# Data provided:
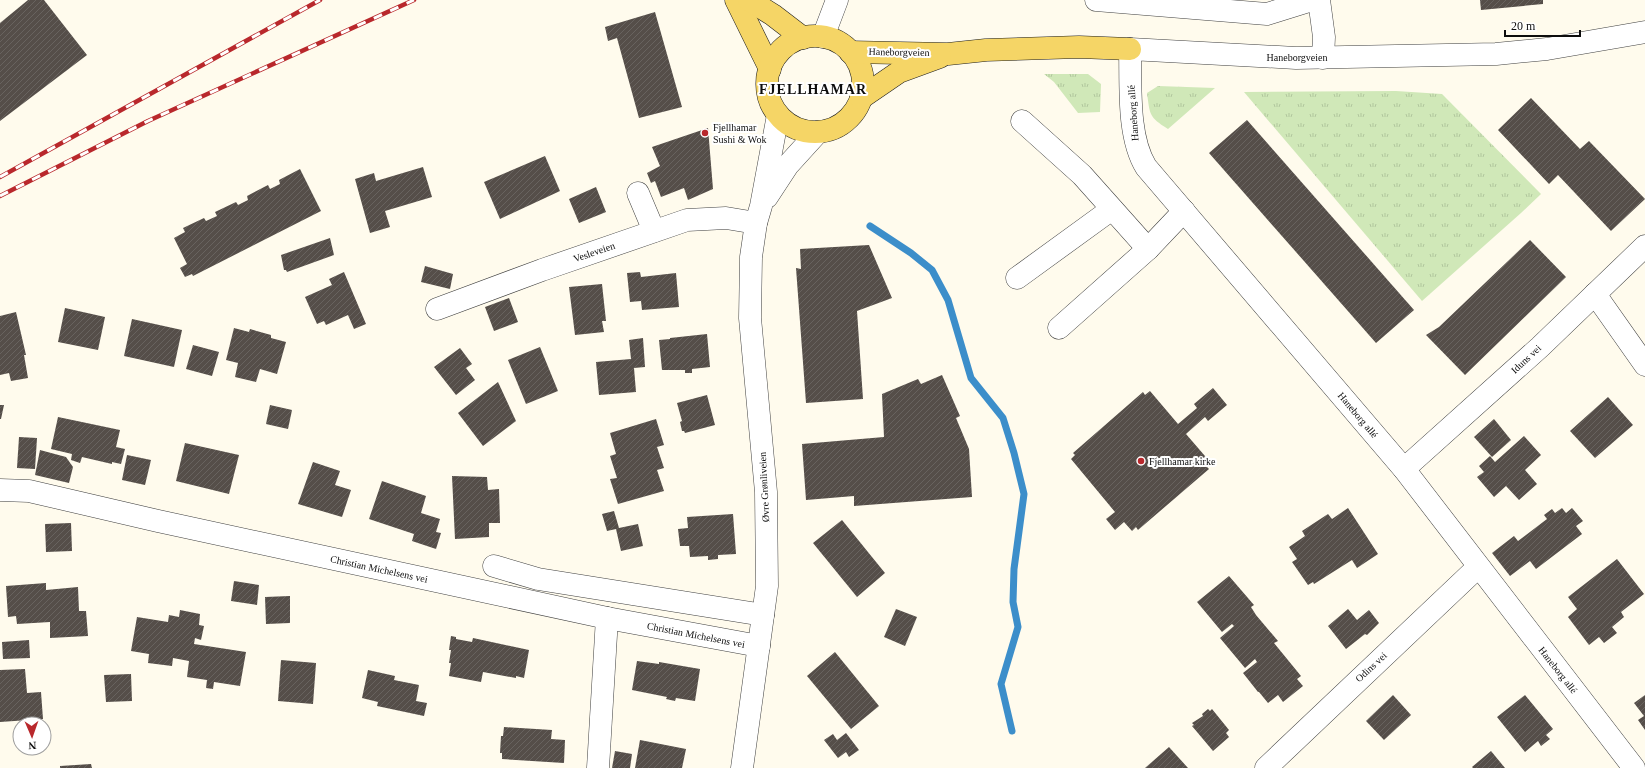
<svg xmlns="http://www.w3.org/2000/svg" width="1645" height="768" font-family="'Times New Roman',serif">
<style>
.grass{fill:url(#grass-tufts)}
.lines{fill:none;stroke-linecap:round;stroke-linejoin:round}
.stream{stroke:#3c8eca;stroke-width:7}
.building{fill:url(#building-hatch)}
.minor-casing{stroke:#404040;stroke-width:23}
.major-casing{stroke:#1e1e1e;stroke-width:23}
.minor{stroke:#fff;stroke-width:22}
.major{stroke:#f5d566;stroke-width:22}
.rail-casing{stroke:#b9282c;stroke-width:4.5}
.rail{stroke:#fff;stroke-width:3;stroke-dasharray:9;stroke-linecap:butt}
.poi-dot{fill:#b9282c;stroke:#fff;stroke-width:1.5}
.labels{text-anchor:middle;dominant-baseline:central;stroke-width:4;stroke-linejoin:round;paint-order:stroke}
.street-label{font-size:10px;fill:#0d0d0d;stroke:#fff}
.poi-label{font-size:10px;fill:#0d0d0d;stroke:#fff;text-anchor:start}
.district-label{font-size:14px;font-weight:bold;letter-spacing:1px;fill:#0d0d0d;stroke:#fff}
</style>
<defs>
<pattern id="grass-tufts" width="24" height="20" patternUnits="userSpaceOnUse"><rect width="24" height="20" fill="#d0e8b8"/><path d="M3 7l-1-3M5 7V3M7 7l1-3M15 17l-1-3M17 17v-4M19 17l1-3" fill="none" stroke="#b1c69d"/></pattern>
<pattern id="building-hatch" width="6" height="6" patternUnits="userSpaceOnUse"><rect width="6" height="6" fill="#554e49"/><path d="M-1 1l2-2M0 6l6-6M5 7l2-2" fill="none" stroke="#68635f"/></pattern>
</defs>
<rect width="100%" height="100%" fill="#fffbed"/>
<!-- grass -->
<g class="grass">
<polygon points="1044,74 1088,74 1101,84 1100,112 1078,113 1054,82"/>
<path d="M 1158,86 L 1215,88 L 1168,129 C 1149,117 1150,115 1147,93 Z"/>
<polygon points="1396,91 1442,94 1541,194 1521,213 1422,301 1244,92"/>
</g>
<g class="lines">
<!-- stream -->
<polyline class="stream" points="870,226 911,253 932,270 948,300 971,378 1003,418 1014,453 1024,494 1014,569 1013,602 1018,627 1001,684 1012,731"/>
</g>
<!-- building -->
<g class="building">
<polygon points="28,0 44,0 87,55 0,121 0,23"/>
<polygon points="1480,0 1543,0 1543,4 1481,10"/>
<polygon points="655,12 682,107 639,118 617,38 608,41 605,27"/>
<polygon points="1531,98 1580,149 1589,141 1645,199 1611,231 1558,175 1549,184 1498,130"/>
<polygon points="1247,120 1414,310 1376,343 1209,153"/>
<polygon points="708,128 713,189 688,200 684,188 661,197 655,181 651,183 647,173 660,166 652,147"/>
<polygon points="545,156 560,191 500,219 484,182"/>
<polygon points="423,167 432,197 385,211 390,227 370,233 355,179 374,173 376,181"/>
<polygon points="300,169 321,211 193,276 192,274 185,277 180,268 187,264 174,238 185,232 183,228 204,218 206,221 217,216 215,212 236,202 238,205 248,200 247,196 268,185 270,189 280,184 279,180"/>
<polygon points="596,187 606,212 579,223 569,199"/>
<polygon points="330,238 334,255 287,272 286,270 284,270 281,255"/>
<polygon points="1530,240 1566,277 1465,375 1426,335 1439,327"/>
<polygon points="869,245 892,298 857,311 863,399 806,403 796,268 801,269 800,249"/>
<polygon points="425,266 453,274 450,289 421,282"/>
<polygon points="344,272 366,324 354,329 348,315 326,325 324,321 317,324 305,297 332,285 329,279"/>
<polygon points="640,272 641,277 676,273 679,307 642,310 641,301 630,302 627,273"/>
<polygon points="602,284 606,321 602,321 604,332 575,335 569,287"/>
<polygon points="509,298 518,322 494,331 485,307"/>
<polygon points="65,308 105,317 98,350 58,342"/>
<polygon points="16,312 26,355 24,355 28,378 11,381 9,373 0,375 0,316"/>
<polygon points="132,319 182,330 174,367 124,356"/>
<polygon points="234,328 249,332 250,329 271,335 271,338 286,342 277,374 260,369 256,382 235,377 238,363 226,360"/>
<polygon points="707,334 710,367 692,369 692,373 685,373 685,370 662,370 659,340 670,339 670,338"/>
<polygon points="643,338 645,367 634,368 636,392 599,395 596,362 631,359 629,340"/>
<polygon points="193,345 219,352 212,376 186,369"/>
<polygon points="540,347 558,391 526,404 508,360"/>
<polygon points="460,348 472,364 466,368 475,380 456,395 434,367"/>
<polygon points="942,375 960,416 956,418 969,449 972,497 854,506 854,496 806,500 802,444 884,437 882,394 918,379 921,384"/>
<polygon points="498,382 516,421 483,446 458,413"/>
<polygon points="1213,388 1227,405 1208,421 1205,417 1186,434 1211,463 1207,467 1209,469 1138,530 1136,527 1132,531 1124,522 1115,530 1106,519 1115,512 1071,459 1075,455 1073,453 1143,392 1145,395 1150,391 1178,424 1197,408 1194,404"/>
<polygon points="707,395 715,425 685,433 684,431 682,431 680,422 682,421 677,403"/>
<polygon points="1608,397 1633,425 1595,458 1570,431"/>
<polygon points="0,405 4,405 1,419 0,419"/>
<polygon points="270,405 292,410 288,429 266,424"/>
<polygon points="58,417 120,430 116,447 125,449 121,464 112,462 112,464 82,457 80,463 71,460 72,454 51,449"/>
<polygon points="656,419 664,445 657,447 664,468 657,470 664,491 618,504 610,479 617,478 610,456 616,454 610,433"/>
<polygon points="1494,419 1511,440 1492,457 1474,437"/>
<polygon points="1524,436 1541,455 1525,470 1537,484 1519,500 1506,486 1494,497 1477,477 1484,472 1479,466 1490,456 1495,462"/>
<polygon points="19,437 37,438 35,469 17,468"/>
<polygon points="185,443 239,455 229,494 176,481"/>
<polygon points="40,450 66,457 73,467 69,483 35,475"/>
<polygon points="127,455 151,460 145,485 122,480"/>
<polygon points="313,462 340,471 335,485 351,490 342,517 298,504"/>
<polygon points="452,476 487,477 488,490 499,489 500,523 489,523 489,537 455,539"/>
<polygon points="382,481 426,496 421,513 440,519 436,532 441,533 436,549 412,541 414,534 369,519"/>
<polygon points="1348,508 1378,554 1357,568 1352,560 1314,584 1313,582 1308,585 1292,562 1297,559 1289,547 1305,536 1302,531 1328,514 1332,519"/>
<polygon points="1562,508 1566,513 1572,508 1583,521 1576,526 1582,534 1536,569 1530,561 1510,576 1492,553 1514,536 1518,541 1547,519 1544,515 1552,509 1555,513"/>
<polygon points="614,511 619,528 638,524 643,546 621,551 616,529 607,531 602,514"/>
<polygon points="733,514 736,554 718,555 718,559 708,560 708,556 690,557 689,546 680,546 678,529 688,528 687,517"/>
<polygon points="842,520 885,573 857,597 813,543"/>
<polygon points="71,523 72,551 46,552 45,524"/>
<polygon points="1617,559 1644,594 1621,612 1624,617 1612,627 1617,633 1604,643 1599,637 1589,645 1568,617 1577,609 1568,597"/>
<polygon points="1229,576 1254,605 1251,607 1256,615 1278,641 1274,643 1301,676 1297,679 1303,686 1283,702 1278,695 1268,703 1259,692 1258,692 1243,673 1257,662 1255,659 1245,668 1220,638 1234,626 1232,624 1222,632 1197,602"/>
<polygon points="234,581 259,585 257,605 231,601"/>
<polygon points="46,583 46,590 78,587 79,611 86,611 88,636 50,638 50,622 17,624 16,616 8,617 6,586"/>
<polygon points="290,596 290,623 266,624 265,597"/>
<polygon points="896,609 917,617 905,646 884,637"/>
<polygon points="1348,609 1357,620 1369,610 1379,623 1367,635 1365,634 1346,649 1328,626"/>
<polygon points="180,610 200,614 199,625 204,626 201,640 195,638 194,644 246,652 240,686 214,682 213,689 206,688 207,680 187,677 189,661 173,658 172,666 148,663 149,654 131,651 137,617 168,622 169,615 179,617"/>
<polygon points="451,636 456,637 456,639 472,642 473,638 529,650 524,678 516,676 516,678 483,672 481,682 449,676 451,663 449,663 451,650 449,650"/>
<polygon points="29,640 30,658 3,659 2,642"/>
<polygon points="835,652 879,706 851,729 807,676"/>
<polygon points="281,660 316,663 313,704 278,701"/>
<polygon points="637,661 659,664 659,662 700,669 695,701 676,698 675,701 666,699 667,697 632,690"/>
<polygon points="25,669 27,693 41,692 43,719 0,722 0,670"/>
<polygon points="368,670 395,676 394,680 419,685 416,701 427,703 424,716 377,706 378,702 362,698"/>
<polygon points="131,674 132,701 106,702 104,675"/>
<polygon points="1393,695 1411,715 1384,740 1366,721"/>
<polygon points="1525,695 1553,729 1546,735 1550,739 1541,746 1538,741 1525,752 1497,717"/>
<polygon points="1645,695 1645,730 1638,720 1644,716 1634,703"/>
<polygon points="1208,709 1210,711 1212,709 1229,730 1226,733 1229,737 1213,751 1192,726 1194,725 1192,723 1203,716 1202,714"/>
<polygon points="504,727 552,730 551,739 565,740 564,763 502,759 502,753 500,753 501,736 503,736"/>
<polygon points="846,733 859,750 849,757 846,752 838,758 824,740 833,734 837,740"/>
<polygon points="640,740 686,749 682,768 635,768"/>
<polygon points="1169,747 1188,768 1145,768"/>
<polygon points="615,751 632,754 630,768 612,768"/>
<polygon points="1491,751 1505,768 1473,768 1472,767"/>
<polygon points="91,764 92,768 60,768 60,766"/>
</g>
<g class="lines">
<defs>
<g id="minor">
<polyline points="1096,0 1267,14 1312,0"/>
<polyline points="1319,0 1324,37 1323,58"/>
<polyline points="823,37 837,0"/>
<polyline points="1022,121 1082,175 1148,249"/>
<polyline points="638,193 654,231"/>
<polyline points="767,197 788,165 818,132"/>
<polyline points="1017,278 1112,209"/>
<polyline points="1595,294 1645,365"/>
<polyline points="437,309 542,270 687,220 726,218 756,223"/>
<polyline points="1059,328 1148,249 1184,211"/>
<polyline points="1404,469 1540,347 1645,246"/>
<polyline points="0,490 29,491 158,521 607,618 759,646"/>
<polyline points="494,566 538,579 763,615"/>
<polyline points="598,768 607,618"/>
<polyline points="742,768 767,586 766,492 750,318 751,257 756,223 761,206 778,115"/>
<polyline points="1266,768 1478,567"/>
<path d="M 1634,768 L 1404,469 L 1146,167 C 1127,136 1131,85 1130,49 L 1296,58 L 1496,54 L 1547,49 L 1645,32"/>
</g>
<g id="major">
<polyline points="736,0 770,69"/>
<polyline points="749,0 773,15 803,38"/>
<circle cx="815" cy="84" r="48"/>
<polyline points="850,52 948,54 986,50 1079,47 1130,49"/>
<polyline points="861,98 899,72 940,57"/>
</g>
</defs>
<!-- minor casing -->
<use href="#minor" class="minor-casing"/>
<!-- major casing -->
<use href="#major" class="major-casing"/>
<!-- minor -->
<use href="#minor" class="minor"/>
<!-- major -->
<use href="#major" class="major"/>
<defs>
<g id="rail">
<polyline points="0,177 320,0"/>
<polyline points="0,196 148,121 414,0"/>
</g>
</defs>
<!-- rail casing -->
<use href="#rail" class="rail-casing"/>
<!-- rail -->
<use href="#rail" class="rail"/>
</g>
<!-- markers -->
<g class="poi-dot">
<circle cx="705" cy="133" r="4"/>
<circle cx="1141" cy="461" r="4"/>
</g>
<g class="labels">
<!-- street labels -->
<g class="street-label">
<text transform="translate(899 52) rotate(1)">Haneborgveien</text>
<text x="1297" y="57">Haneborgveien</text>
<text transform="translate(1133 113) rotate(-94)">Haneborg allé</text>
<text transform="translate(594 252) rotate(-19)">Vesleveien</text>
<text transform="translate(1526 359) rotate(-43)">Iduns vei</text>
<text transform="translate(1358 415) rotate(50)">Haneborg allé</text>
<text transform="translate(764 487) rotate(-93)">Øvre Grønliveien</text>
<text transform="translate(379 569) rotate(12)">Christian Michelsens vei</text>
<text transform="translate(696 635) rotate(11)">Christian Michelsens vei</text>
<text transform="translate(1371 667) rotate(-43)">Odins vei</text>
<text transform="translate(1558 670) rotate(52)">Haneborg allé</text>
</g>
<!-- poi labels -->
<g class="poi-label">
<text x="713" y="127">Fjellhamar<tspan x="713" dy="12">Sushi &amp; Wok</tspan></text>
<text x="1149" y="461">Fjellhamar kirke</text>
</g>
<!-- district labels -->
<g class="district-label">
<text x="813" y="89">FJELLHAMAR</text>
</g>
</g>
<!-- north arrow -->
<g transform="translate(32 736) rotate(178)"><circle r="19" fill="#ffffff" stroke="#9e9e9e"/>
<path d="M0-3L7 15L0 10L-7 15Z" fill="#b9282c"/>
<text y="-6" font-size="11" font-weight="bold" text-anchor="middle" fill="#0d0d0d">N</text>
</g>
<!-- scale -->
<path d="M1505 30v6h75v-6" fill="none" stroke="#0d0d0d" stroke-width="2"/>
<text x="1511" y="30" font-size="12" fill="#0d0d0d" stroke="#ffffff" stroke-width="3" paint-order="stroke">20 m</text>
</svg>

# Task description:
All lines in the preceding records that hold the word "round" need to be copied.

# Task result:
.lines{fill:none;stroke-linecap:round;stroke-linejoin:round}
.labels{text-anchor:middle;dominant-baseline:central;stroke-width:4;stroke-linejoin:round;paint-order:stroke}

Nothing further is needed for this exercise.